### WHAT THE TASK REQUIRES:
Extract every line of text from the rows below and reproduce each one word for word. Leave the pictures out.

### INPUT MATERIAL:
....
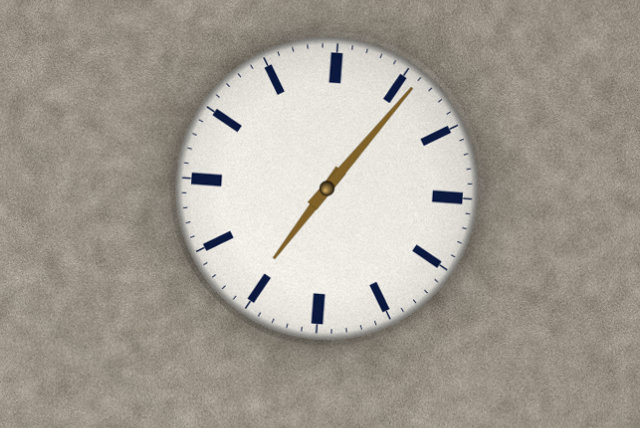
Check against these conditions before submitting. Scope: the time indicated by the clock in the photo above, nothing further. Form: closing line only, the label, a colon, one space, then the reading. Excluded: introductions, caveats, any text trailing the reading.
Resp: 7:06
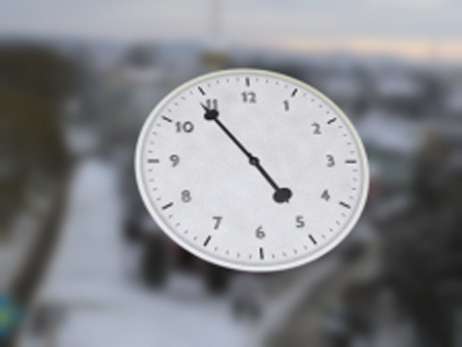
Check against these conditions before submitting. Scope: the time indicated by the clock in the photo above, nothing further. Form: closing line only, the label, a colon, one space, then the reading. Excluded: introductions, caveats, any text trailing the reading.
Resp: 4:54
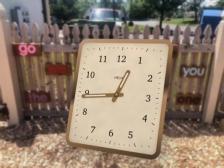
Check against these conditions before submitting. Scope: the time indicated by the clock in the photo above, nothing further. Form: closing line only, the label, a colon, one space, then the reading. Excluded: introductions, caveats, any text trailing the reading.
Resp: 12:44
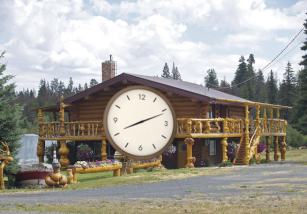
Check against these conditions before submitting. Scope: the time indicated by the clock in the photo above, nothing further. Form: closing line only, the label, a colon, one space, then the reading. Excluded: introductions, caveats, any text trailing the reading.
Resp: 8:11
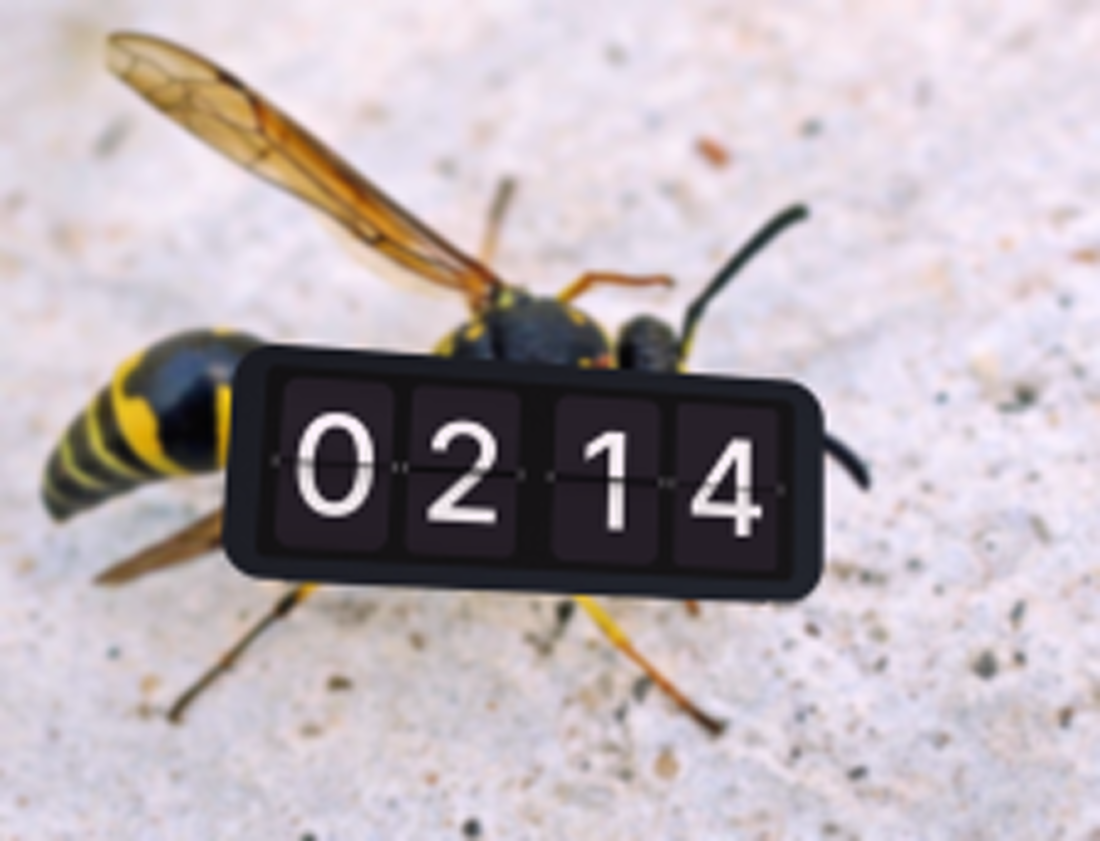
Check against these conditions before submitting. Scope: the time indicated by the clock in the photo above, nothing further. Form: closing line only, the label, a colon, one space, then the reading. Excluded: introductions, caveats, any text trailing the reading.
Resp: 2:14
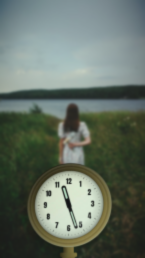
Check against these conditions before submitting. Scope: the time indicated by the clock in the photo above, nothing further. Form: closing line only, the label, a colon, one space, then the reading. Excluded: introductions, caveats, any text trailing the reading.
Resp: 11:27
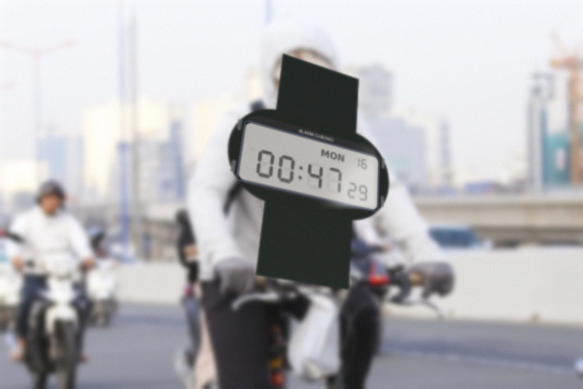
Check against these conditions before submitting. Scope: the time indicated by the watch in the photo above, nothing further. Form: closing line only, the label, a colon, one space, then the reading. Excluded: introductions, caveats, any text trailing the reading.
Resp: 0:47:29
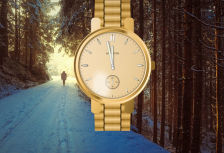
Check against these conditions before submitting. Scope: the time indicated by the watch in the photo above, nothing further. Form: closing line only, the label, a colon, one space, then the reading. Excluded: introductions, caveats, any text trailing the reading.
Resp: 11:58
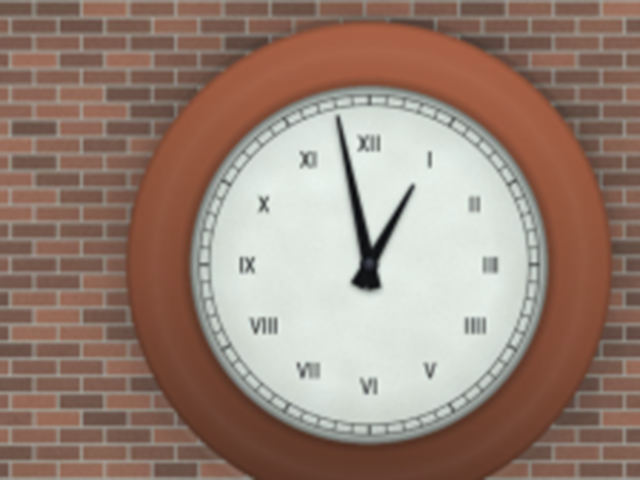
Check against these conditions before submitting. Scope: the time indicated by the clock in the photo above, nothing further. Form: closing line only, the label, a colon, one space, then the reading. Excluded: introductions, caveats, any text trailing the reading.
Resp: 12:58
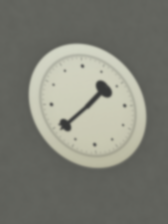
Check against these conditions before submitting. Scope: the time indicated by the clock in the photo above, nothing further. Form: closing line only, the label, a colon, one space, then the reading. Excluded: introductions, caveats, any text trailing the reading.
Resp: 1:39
....
### WRITTEN ANSWER:
Check against these conditions before submitting. Scope: the time indicated by the clock in the photo above, nothing further. Form: closing line only, the label, a colon, one space, then the reading. Excluded: introductions, caveats, any text trailing the reading.
Resp: 7:06
Check against these conditions before submitting. Scope: the time indicated by the clock in the photo above, nothing further. Form: closing line only, the label, a colon, one space, then the reading. Excluded: introductions, caveats, any text trailing the reading.
Resp: 4:54
Check against these conditions before submitting. Scope: the time indicated by the clock in the photo above, nothing further. Form: closing line only, the label, a colon, one space, then the reading. Excluded: introductions, caveats, any text trailing the reading.
Resp: 12:44
Check against these conditions before submitting. Scope: the time indicated by the clock in the photo above, nothing further. Form: closing line only, the label, a colon, one space, then the reading. Excluded: introductions, caveats, any text trailing the reading.
Resp: 8:11
Check against these conditions before submitting. Scope: the time indicated by the clock in the photo above, nothing further. Form: closing line only, the label, a colon, one space, then the reading. Excluded: introductions, caveats, any text trailing the reading.
Resp: 2:14
Check against these conditions before submitting. Scope: the time indicated by the clock in the photo above, nothing further. Form: closing line only, the label, a colon, one space, then the reading. Excluded: introductions, caveats, any text trailing the reading.
Resp: 11:27
Check against these conditions before submitting. Scope: the time indicated by the watch in the photo above, nothing further. Form: closing line only, the label, a colon, one space, then the reading. Excluded: introductions, caveats, any text trailing the reading.
Resp: 0:47:29
Check against these conditions before submitting. Scope: the time indicated by the watch in the photo above, nothing further. Form: closing line only, the label, a colon, one space, then the reading. Excluded: introductions, caveats, any text trailing the reading.
Resp: 11:58
Check against these conditions before submitting. Scope: the time indicated by the clock in the photo above, nothing further. Form: closing line only, the label, a colon, one space, then the reading. Excluded: introductions, caveats, any text trailing the reading.
Resp: 12:58
Check against these conditions before submitting. Scope: the time indicated by the clock in the photo above, nothing further. Form: closing line only, the label, a colon, one space, then the reading. Excluded: introductions, caveats, any text trailing the reading.
Resp: 1:39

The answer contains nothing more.